In this study, the cononsolvency transition of poly(N-isopropylacrylamide) (PNiPAAm) brushes in aqueous ethanol mixtures was studied by using Vis-spectroscopic ellipsometry (SE) discussed in conjunction with the adsorption-attraction model. We proved that the cononsolvency transition of PNiPAAm brushes showed features of a volume phase transition, such as a sharp collapse, reaching a maximum decrease in thickness for a very narrow ethanol volume composition range of 15% to 17%. These observations are in agreement with the recently published preferential adsorption model of the cononsolvency effect.

1. Introduction

Cononsolvency occurs if a mixture of two good solvents causes the collapse and segregation of polymer solutions into a polymer-rich phase in a certain range of compositions of these two solvents [1,2]. A prominent example [3] is poly(N-isopropylacrylamide) (PNiPAAm) in a water and methanol mixture. Although both solvents are good solvents for PNiPAAm, in a certain range of compositions of methanol and water PNiPAAm segregates from the mixed solution. Besides segregation in solutions, the cononsolvency-induced volume phase transition of PNiPAAm gels has received much attention since the first paper published by T. Amiya et al. [4]. It is notable that a discontinuous, or jump-like, volume phase transition as it is observed for gels in such solvent mixtures would not be expected for a transition from a good to poor solvent within the common Flory-Huggins scheme because of the absence of translational degrees of freedom of the chains here [5,6]. This indicates a new kind of transition due to the solvent–cosolvent–polymer interaction. Given these observations, it is interesting to explore the possibility of a jump-like collapse transition for polymers on surfaces, in particular for polymer brushes.

Stored data entries:
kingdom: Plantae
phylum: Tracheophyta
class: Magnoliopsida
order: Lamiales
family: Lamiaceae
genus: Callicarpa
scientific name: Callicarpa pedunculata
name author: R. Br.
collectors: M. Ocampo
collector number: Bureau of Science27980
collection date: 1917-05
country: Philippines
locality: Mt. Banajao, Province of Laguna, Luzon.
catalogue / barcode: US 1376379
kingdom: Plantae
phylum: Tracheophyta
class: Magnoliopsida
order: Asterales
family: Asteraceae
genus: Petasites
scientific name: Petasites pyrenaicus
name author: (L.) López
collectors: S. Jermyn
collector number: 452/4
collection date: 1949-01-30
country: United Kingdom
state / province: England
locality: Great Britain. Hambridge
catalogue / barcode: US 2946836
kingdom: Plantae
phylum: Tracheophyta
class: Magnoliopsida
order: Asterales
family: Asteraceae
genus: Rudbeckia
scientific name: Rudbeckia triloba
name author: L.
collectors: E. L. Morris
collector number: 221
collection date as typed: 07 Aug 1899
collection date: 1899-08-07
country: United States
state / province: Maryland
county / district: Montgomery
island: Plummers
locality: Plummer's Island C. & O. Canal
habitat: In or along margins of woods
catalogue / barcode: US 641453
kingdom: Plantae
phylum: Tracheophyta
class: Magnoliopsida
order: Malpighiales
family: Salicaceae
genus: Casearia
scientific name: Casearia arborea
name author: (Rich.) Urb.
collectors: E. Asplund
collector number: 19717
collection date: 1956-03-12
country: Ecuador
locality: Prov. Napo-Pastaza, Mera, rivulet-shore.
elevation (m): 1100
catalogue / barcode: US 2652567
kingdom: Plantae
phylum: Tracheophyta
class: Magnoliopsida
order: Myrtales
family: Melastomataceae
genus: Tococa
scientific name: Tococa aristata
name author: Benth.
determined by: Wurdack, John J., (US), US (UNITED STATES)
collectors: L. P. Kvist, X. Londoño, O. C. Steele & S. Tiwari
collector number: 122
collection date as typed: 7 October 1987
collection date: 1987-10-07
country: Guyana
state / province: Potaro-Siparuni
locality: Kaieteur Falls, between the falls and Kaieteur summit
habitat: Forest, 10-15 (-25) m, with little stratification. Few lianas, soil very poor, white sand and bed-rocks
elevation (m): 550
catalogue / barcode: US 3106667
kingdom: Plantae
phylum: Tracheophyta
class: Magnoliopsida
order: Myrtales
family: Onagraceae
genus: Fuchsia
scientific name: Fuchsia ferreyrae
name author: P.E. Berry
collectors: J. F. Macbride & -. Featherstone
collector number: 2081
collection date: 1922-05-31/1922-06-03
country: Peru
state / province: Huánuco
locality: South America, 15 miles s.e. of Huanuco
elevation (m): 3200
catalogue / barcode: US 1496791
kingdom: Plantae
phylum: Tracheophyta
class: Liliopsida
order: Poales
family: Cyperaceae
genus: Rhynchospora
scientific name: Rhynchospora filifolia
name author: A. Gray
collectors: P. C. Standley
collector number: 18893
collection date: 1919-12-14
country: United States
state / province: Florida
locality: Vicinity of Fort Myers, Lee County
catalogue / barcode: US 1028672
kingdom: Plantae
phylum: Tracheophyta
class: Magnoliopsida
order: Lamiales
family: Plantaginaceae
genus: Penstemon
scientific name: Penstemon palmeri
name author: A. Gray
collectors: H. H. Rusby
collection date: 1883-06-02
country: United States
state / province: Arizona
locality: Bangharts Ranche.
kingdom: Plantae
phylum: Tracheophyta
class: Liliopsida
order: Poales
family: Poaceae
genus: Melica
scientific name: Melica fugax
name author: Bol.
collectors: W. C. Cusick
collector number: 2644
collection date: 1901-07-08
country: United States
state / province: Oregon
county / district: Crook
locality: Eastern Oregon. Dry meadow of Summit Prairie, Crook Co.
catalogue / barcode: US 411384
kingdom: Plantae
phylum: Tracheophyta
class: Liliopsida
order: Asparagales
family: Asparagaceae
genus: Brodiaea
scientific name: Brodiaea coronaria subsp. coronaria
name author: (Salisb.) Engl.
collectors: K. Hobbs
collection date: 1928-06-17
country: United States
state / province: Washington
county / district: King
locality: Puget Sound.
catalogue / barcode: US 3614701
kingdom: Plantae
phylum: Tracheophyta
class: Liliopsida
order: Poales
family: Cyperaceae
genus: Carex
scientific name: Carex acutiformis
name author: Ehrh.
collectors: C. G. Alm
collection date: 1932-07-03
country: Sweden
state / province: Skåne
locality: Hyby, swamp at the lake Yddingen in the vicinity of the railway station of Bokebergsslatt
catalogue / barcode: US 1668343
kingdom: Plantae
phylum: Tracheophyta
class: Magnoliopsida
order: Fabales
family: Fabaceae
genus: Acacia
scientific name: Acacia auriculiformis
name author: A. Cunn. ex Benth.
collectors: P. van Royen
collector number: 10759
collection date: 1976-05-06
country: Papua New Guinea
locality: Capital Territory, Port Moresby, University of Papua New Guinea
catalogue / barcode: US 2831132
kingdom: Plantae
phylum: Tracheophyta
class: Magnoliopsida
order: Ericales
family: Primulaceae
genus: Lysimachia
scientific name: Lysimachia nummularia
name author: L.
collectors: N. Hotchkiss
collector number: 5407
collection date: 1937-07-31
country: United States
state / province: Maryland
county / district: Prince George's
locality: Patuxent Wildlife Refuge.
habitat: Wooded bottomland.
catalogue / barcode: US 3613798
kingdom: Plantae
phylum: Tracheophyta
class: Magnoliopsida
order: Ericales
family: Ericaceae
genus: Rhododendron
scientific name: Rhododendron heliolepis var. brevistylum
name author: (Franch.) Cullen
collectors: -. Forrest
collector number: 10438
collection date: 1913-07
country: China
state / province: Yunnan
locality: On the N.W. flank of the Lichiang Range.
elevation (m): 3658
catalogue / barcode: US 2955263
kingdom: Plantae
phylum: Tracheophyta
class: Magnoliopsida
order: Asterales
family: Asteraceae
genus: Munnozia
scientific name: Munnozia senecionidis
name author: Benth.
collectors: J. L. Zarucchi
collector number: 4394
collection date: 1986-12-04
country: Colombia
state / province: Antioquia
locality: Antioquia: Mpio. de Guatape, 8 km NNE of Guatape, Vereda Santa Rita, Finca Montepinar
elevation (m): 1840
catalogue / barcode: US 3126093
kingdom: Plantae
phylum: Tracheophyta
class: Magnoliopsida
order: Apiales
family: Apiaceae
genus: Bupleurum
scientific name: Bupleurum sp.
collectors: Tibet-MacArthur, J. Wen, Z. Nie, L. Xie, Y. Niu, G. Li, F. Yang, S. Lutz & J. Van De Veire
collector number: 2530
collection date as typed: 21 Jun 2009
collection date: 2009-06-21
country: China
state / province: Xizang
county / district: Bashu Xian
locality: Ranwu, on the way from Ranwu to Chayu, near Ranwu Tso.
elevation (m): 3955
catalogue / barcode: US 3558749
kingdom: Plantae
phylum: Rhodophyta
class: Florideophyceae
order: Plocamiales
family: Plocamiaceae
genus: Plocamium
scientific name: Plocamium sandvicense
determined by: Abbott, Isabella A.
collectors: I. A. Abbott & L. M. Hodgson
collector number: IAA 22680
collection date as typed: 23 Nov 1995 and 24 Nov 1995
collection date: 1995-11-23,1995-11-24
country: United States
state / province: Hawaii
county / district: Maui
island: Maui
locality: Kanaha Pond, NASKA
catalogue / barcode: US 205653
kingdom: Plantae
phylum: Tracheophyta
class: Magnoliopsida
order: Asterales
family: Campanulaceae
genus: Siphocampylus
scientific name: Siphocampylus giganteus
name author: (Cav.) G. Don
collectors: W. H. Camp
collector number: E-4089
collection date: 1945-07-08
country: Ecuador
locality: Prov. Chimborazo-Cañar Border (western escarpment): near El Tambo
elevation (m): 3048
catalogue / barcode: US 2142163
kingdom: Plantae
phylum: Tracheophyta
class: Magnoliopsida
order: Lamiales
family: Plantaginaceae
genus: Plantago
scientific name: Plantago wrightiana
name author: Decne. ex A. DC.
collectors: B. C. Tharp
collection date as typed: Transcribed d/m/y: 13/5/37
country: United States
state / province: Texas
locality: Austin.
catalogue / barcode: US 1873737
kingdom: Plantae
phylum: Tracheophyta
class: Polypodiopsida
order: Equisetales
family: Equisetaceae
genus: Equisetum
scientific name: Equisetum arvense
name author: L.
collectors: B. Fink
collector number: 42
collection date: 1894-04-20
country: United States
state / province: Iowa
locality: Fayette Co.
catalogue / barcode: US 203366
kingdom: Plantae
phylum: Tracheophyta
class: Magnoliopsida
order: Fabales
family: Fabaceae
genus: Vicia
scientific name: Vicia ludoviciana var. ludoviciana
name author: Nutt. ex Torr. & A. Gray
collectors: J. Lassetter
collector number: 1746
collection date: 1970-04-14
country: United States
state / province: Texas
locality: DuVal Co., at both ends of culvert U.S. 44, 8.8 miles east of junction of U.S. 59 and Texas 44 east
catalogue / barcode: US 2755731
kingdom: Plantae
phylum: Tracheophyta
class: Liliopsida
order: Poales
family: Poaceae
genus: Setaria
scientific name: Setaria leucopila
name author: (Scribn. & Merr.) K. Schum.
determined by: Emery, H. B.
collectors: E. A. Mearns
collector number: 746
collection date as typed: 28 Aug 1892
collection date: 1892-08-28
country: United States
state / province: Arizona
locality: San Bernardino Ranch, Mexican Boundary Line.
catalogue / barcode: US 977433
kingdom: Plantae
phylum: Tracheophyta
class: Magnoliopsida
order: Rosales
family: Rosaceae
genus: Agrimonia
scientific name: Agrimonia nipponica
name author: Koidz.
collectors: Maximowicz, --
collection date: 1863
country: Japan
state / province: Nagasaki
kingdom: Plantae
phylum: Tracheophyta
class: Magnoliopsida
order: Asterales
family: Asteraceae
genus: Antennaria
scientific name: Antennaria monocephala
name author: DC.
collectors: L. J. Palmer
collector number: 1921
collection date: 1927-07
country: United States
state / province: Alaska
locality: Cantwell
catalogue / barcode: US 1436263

Required tasks —
A. For each statement below, decide whether the cononsolvency text agrees with it, answering yes or no and quoting the words from the text that decide it. (i) The largest decrease in brush thickness came within an ethanol volume composition range of 15% to 17%. (ii) The brushes were examined with X-ray reflectivity. (iii) Within the common Flory-Huggins scheme, a jump-like transition from a good to a poor solvent would be expected for gels.
B. According to the cononsolvency text, what is a prominent example of cononsolvency?
Answer using only the cononsolvency text, not the records.

Responses by task —
A.
(i) Yes: "reaching a maximum decrease in thickness for a very narrow ethanol volume composition range of 15% to 17%"
(ii) No: "by using Vis-spectroscopic ellipsometry (SE)"
(iii) No: "would not be expected for a transition from a good to poor solvent within the common Flory-Huggins scheme"

B. Poly(N-isopropylacrylamide) (PNiPAAm) in a water and methanol mixture.